* [WHAT THE TASK REQUIRES]
In the answer, each entry below appears exactly as given, and no picture appears at all.

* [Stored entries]

━━━━━━━━━━━━━━━━━━━━

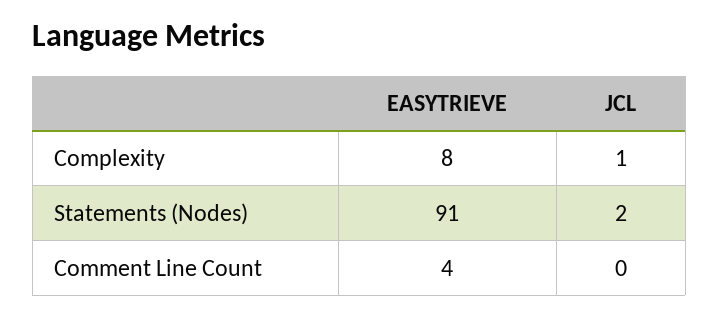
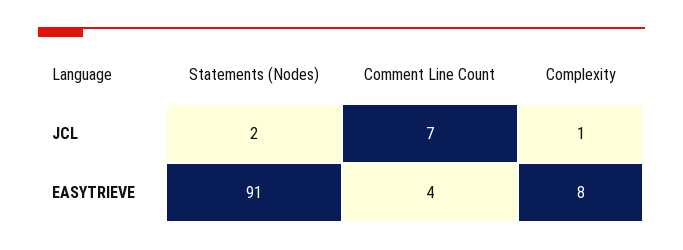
  {
    "EASYTRIEVE": {
      "Complexity": 8,
      "Statements (Nodes)": 91,
      "Comment Line Count": 4
    },
    "JCL": {
      "Complexity": 1,
      "Statements (Nodes)": 2,
-     "Comment Line Count": 0
+     "Comment Line Count": 7
    }
  }

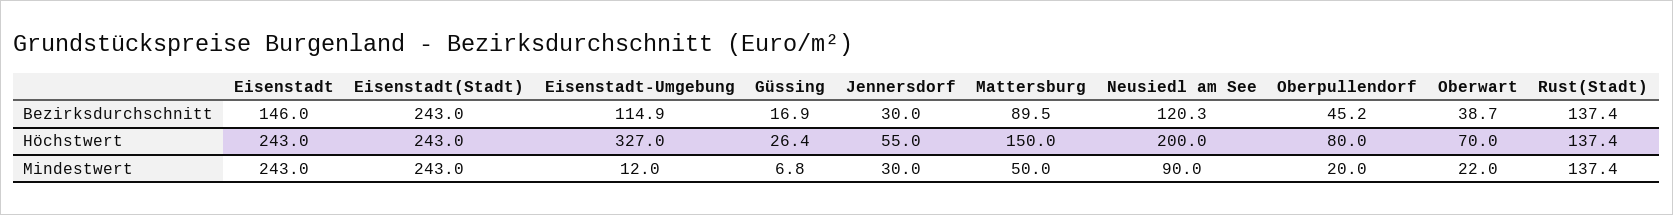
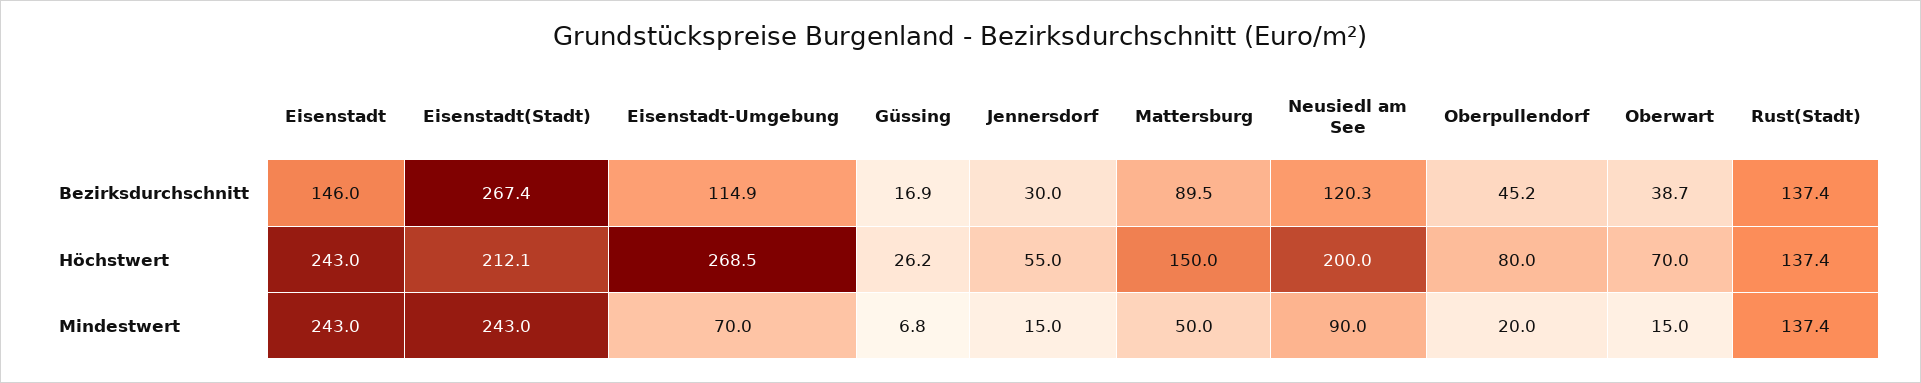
  {
    "Eisenstadt": {
      "Bezirksdurchschnitt": 146,
      "Höchstwert": 243,
      "Mindestwert": 243
    },
    "Eisenstadt(Stadt)": {
-     "Bezirksdurchschnitt": 243,
+     "Bezirksdurchschnitt": 267.4,
-     "Höchstwert": 243,
+     "Höchstwert": 212.1,
      "Mindestwert": 243
    },
    "Eisenstadt-Umgebung": {
      "Bezirksdurchschnitt": 114.9,
-     "Höchstwert": 327,
+     "Höchstwert": 268.5,
-     "Mindestwert": 12
+     "Mindestwert": 70
    },
    "Güssing": {
      "Bezirksdurchschnitt": 16.9,
-     "Höchstwert": 26.4,
+     "Höchstwert": 26.2,
      "Mindestwert": 6.8
    },
    "Jennersdorf": {
      "Bezirksdurchschnitt": 30,
      "Höchstwert": 55,
-     "Mindestwert": 30
+     "Mindestwert": 15
    },
    "Mattersburg": {
      "Bezirksdurchschnitt": 89.5,
      "Höchstwert": 150,
      "Mindestwert": 50
    },
    "Neusiedl am See": {
      "Bezirksdurchschnitt": 120.3,
      "Höchstwert": 200,
      "Mindestwert": 90
    },
    "Oberpullendorf": {
      "Bezirksdurchschnitt": 45.2,
      "Höchstwert": 80,
      "Mindestwert": 20
    },
    "Oberwart": {
      "Bezirksdurchschnitt": 38.7,
      "Höchstwert": 70,
-     "Mindestwert": 22
+     "Mindestwert": 15
    },
    "Rust(Stadt)": {
      "Bezirksdurchschnitt": 137.4,
      "Höchstwert": 137.4,
      "Mindestwert": 137.4
    }
  }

━━━━━━━━━━━━━━━━━━━━

* [RESPONSE TO THIS EXERCISE]
  {
    "EASYTRIEVE": {
      "Complexity": 8,
      "Statements (Nodes)": 91,
      "Comment Line Count": 4
    },
    "JCL": {
      "Complexity": 1,
      "Statements (Nodes)": 2,
-     "Comment Line Count": 0
+     "Comment Line Count": 7
    }
  }

  {
    "Eisenstadt": {
      "Bezirksdurchschnitt": 146,
      "Höchstwert": 243,
      "Mindestwert": 243
    },
    "Eisenstadt(Stadt)": {
-     "Bezirksdurchschnitt": 243,
+     "Bezirksdurchschnitt": 267.4,
-     "Höchstwert": 243,
+     "Höchstwert": 212.1,
      "Mindestwert": 243
    },
    "Eisenstadt-Umgebung": {
      "Bezirksdurchschnitt": 114.9,
-     "Höchstwert": 327,
+     "Höchstwert": 268.5,
-     "Mindestwert": 12
+     "Mindestwert": 70
    },
    "Güssing": {
      "Bezirksdurchschnitt": 16.9,
-     "Höchstwert": 26.4,
+     "Höchstwert": 26.2,
      "Mindestwert": 6.8
    },
    "Jennersdorf": {
      "Bezirksdurchschnitt": 30,
      "Höchstwert": 55,
-     "Mindestwert": 30
+     "Mindestwert": 15
    },
    "Mattersburg": {
      "Bezirksdurchschnitt": 89.5,
      "Höchstwert": 150,
      "Mindestwert": 50
    },
    "Neusiedl am See": {
      "Bezirksdurchschnitt": 120.3,
      "Höchstwert": 200,
      "Mindestwert": 90
    },
    "Oberpullendorf": {
      "Bezirksdurchschnitt": 45.2,
      "Höchstwert": 80,
      "Mindestwert": 20
    },
    "Oberwart": {
      "Bezirksdurchschnitt": 38.7,
      "Höchstwert": 70,
-     "Mindestwert": 22
+     "Mindestwert": 15
    },
    "Rust(Stadt)": {
      "Bezirksdurchschnitt": 137.4,
      "Höchstwert": 137.4,
      "Mindestwert": 137.4
    }
  }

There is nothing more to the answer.